Documentation and coding requirements for outpatient evaluation and management (E/M) office visits will change starting Jan. 1. Physicians and other qualified health professionals (QHP) will be able to code visits based solely on medical decision making (MDM), or solely on total time. History and exam components will no longer be necessary to support coding levels. Here are some answers to common questions about the changes:
Do these E/M changes apply to any other outpatient services?
No, these changes only apply to outpatient E/M office visits (CPT codes 99202-99215). All other outpatient services, including consultations and emergency visits, will continue to use the same key elements for leveling visits. The American Medical Association (AMA) has started working on revising other E/M codes, but there is no update yet from the AMA about when those revisions will take effect.
Do these E/M changes apply to inpatient services?
No, at this time they only apply to outpatient E/M office visits (CPT 99202-99215). The previous E/M guidelines will continue to apply to inpatient services.
Since history and physical exam are no longer required to level the visit, should I still document these elements?
Yes. Although history and physical exam are no longer required to level the visit, they are still important components in establishing medical necessity, supporting medical decision making, and providing high-quality care. Documenting these components helps maintain continuity of care and assists other care team members.
How should total time be documented?
The physician or QHP's documentation needs to justify the time spent for the visit. Use your documentation to justify the medical necessity for the level of service that is being billed. Do not document a time range (even though the CPT code description identifies a time range for each E/M code). Document the actual time spent precisely.
If I am leveling the visit based on total time, do I still need to document an assessment and plan (A/P)?
Yes, an A/P should always be documented for each visit. The A/P may provide additional information that will allow your visit to be leveled if the time statement does not have enough information. If the A/P is not documented and the total time is ambiguous or missing, the visit may be unbillable. If you document both MDM and total time, you can level the visit based on whichever is more advantageous, but you still must present documentation. Documentation of an A/P is also important in establishing medical necessity and maintaining continuity of care.

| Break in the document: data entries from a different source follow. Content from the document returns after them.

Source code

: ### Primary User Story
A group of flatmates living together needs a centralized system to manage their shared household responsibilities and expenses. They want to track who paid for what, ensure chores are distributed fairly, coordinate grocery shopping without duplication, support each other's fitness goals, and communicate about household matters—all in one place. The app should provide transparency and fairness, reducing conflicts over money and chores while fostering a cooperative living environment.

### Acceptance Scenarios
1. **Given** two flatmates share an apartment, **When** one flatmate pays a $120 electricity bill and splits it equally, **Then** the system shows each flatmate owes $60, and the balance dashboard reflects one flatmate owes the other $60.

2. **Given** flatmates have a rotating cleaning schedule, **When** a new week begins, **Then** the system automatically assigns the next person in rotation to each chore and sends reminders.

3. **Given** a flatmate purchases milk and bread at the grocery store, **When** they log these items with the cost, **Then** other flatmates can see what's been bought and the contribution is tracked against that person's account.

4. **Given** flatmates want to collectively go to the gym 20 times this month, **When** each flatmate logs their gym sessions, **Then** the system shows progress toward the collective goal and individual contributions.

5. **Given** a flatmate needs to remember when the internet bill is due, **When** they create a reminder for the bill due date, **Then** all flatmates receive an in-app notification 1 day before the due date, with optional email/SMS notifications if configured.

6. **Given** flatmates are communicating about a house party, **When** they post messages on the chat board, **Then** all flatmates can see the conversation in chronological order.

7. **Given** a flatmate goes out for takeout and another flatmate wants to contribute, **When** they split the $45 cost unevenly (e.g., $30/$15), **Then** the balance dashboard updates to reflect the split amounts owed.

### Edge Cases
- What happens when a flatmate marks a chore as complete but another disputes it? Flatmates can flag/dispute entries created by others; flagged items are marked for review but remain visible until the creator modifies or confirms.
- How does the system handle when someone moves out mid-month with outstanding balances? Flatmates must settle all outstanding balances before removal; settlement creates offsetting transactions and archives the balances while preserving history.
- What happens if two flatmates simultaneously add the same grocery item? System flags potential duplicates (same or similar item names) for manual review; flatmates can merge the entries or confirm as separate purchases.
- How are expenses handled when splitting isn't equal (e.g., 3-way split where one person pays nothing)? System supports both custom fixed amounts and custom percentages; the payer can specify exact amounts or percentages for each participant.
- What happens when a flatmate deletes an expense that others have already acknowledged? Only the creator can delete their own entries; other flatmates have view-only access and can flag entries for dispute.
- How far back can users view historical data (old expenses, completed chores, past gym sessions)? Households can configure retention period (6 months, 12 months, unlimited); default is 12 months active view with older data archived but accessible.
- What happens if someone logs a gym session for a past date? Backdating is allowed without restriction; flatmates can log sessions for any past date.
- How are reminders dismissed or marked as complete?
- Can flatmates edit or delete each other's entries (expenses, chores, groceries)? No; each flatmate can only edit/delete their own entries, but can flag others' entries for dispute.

If I am leveling the visit based on total time and have also provided additional time-based services (e.g., advance care planning, tobacco cessation counseling, etc.) how do I document time for those services?
Make sure to document time separately for each of those services in order to bill for them separately. The time for each service must be carved out of the total time. Example (for billing 99213-25 and 99406): A total of 25 minutes was spent on this visit, with 20 minutes spent reviewing previous notes, counseling the patient on DM and HTN, ordering tests, refilling meds, and documenting the findings in the note. An additional 5 minutes was spent on tobacco cessation counseling, discussing the importance of quitting, options for medications and a quit plan.
What does "external" mean for purposes of reviewing data as part of MDM?
"External" means records, communications and/or test results from an external physician or QHP, or external facility or health care organization. An external physician or QHP is an individual who is not in the same group practice as you, or is in a different specialty or subspecialty. This is similar to the rules defining who qualifies as a "new patient."
If a patient presents for a Medicare Annual Wellness Visit (AWV) and follow-up for chronic conditions, what are the documentation requirements for the E/M?
If you've met the requirements for outpatient office E/M an office visit can be billed based on MDM in addition to the Medicare AWV. However, if you use total time to level the E/M visit, along with an AWV, you will need to carve out the total time for the office visit specifically in the note. Example (for billing 99213-25 and G0439): A total of 45 minutes was spent on this visit, with 25 minutes spent on performing a physical exam, counseling the patient on managing DM and HTN, refilling medications and ordering labs for monitoring chronic disease.
Is use of over-the-counter (OTC) medications automatically considered low risk (as it was under previous guidelines)?
OTC drugs are not necessarily without risk and therefore are not necessarily considered low risk for purposes of MDM. For example, recommending an OTC medication to a patient with several co-morbidities may still result in a detailed discussion of risk. Therefore each instance should be evaluated individually and not automatically characterized as low risk.
If I order a test during one visit and review the same test during the next visit, can I count this as a data point for both visits?
No, you can only get one point for this lab, so the order and review of results is part of the data ordered/reviewed during the first visit. It is not considered a unique data point in a subsequent encounter. When you order a test it is assumed you will review it, therefore both the ordering and the reviewing is attached to the first visit.
If I review a previous A1c and order a new A1c during the same encounter, does this count as two points under data reviewed?
No. Each unique test will count as one point and a unique test is defined by its CPT code. Since this is the same test with the same CPT code, the reviewing of the previous test and ordering of the new one will together count only as one point.